In the fifties, of course, this world had already come to an end and a new style of drama was taking over, with the advent of the 'Angry Young Men' and their so-called 'kitchen-sink' plays. In fact in The Reluctant Debutante the daughter is beginning to rebel, and the father is gently critical of his wife's pretensions. This is not to say that in what is undoubtedly a harsher and more brutal climate we cannot enjoy looking back at what appears to us to be easier times.

To make the play a success great attention to detail is necessary in order to get the period setting right. On the whole this succeeded in this production. The set suggested a comfortable flat hired for the season, furnished in a suitable style for the times. The clothes were right; the women looked attractive and the men elegant.

The production needs a light touch and a good pace. We do not have to worry too much about the intricacies of the plot so we must be taken along with the dialogue and the laughs. This demands a slick style of acting which was achieved by some of the players, but the lack of experience in others made for unevenness. A little more acting technique would have improved some awkward moves and clumsiness in coping with props like food and drink.

Plays of this period always rely heavily on the telephone, and in this case mainly on Sheila. She handled these difficult passages brilliantly, making what could have been a tedious scene hilariously funny. (I must mention here that she was never let down by the sound effects - often a very real hazard).

Davina Foster's performance was well sustained throughout. She has to hold the first scene and this she managed well, bringing a lightness of touch and a variety of pace to her part. She was well supported by Chris Lawn as Jimmy, whose excellent timing ensured that he got all of his laughs. As the play developed, so did his portrayal of a much-tried husband, and his scene with Jane at the end was good.

Claire McCabe was a rather young and inexperienced Jane. She did not have the assurance that a girl of her social standing, who had undoubtedly been through finishing schools, would have had. Nor did she appear to be the 'horsey' type that was hinted at in the script. This is a difficult part for a 'debutante' actress. She needs to learn more acting technique although the later scenes with her father and David, which rely on sincerity, were more relaxed. She is an attractive, promising young actress who will gain in confidence.

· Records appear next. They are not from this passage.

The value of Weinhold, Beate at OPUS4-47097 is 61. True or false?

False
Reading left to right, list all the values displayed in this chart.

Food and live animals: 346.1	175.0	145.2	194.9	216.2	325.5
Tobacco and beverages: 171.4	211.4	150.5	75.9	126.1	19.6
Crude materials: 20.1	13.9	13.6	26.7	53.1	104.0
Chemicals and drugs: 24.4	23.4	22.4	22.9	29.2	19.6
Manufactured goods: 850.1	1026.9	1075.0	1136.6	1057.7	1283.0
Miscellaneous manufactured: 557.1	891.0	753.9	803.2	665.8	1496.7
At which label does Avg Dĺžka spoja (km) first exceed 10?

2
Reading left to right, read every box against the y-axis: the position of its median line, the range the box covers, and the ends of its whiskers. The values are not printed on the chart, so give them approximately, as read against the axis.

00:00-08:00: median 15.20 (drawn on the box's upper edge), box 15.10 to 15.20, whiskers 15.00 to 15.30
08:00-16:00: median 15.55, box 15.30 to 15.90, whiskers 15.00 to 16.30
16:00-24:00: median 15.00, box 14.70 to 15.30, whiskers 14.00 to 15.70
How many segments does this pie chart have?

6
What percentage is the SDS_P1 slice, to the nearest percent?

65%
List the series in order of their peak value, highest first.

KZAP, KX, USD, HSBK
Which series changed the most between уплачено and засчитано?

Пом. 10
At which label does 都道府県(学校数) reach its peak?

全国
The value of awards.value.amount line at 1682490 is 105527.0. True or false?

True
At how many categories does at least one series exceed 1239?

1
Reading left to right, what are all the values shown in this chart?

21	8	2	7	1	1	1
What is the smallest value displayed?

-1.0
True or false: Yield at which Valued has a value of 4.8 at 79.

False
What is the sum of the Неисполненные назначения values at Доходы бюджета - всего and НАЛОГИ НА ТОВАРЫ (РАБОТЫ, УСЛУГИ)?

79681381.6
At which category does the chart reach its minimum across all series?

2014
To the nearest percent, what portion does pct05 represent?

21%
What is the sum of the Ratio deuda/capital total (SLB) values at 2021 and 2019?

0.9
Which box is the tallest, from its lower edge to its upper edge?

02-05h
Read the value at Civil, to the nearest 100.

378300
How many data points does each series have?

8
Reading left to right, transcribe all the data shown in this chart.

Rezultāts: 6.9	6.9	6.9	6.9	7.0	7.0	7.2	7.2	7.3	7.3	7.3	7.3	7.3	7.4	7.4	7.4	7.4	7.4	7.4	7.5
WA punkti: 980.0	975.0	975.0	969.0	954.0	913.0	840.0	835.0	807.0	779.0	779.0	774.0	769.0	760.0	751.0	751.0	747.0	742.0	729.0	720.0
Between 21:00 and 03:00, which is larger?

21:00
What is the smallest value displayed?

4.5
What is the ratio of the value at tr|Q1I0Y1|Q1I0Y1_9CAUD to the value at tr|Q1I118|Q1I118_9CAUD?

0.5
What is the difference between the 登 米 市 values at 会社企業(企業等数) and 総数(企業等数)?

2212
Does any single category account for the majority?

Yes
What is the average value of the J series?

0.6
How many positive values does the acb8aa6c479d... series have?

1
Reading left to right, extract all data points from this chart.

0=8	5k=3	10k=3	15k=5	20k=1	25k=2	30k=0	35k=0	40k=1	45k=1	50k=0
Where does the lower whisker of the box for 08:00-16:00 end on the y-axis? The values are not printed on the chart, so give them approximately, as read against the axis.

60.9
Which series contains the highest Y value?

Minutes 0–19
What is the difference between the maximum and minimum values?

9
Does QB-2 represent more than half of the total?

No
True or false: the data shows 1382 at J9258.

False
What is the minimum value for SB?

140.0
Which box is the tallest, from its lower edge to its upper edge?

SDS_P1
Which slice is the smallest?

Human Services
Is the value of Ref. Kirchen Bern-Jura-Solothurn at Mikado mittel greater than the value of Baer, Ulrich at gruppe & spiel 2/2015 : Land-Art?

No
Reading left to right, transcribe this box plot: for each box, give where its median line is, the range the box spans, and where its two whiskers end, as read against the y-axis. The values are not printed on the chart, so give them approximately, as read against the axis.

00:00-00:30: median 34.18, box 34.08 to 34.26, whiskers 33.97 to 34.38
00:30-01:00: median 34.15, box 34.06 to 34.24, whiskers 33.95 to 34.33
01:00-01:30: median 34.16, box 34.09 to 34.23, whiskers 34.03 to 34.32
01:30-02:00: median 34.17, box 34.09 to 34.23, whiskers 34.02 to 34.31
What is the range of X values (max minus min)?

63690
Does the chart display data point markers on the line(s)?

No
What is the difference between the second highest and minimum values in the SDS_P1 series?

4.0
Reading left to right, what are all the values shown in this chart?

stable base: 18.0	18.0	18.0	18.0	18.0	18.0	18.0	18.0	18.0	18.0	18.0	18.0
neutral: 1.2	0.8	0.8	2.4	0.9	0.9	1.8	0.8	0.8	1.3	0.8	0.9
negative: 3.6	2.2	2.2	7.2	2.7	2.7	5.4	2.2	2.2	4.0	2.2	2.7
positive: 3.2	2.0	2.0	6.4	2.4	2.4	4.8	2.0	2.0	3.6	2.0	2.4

Mabel and her daughter, Clarissa, were both convincing. Here, too, a talented actress, Jackie Lawn got the most out of the situations and her facial expressions always let us know what was going on in her mind. Lauren McKinnon as Clarissa brought out the agonies of adolescence and the awfulness of having a mother like Mabel. Her lack of acting experience was not such a handicap in this part.

The two young men were well matched. Andy Howell as David Bulloch handled his scenes well, especially when in his full regimental splendour, making this one of the funniest scenes in the play. His stiff bearing and his desperate attempts to make conversation contrasted well with the 'other' David, played by Charles Watts, who, if not exactly the smooth, sophisticated roue we were led to expect, came across as a pleasant, well-mannered young man. The sudden improvement in his social status, which made him acceptable, was well suggested in a modest way.

Another convention always followed in plays if this type is the inclusion of a maid - a very thankless part. Elizabeth Stokes had very little chance to develop a character but she made her mark!

The last word, of course, was from Sheila, with one of her inevitable telephone calls rounding off the evening; 'Seven thirty - well, till then.' I should have liked to see her reaction!

There was a lot to enjoy in this production by Graham Kilner, and the audience certainly made the most of it.

Jean Jolly taught English for many years at Simon Balle School. She has directed plays for both Ware Dramatic Society and Hertford Dramatic and Operatic Society.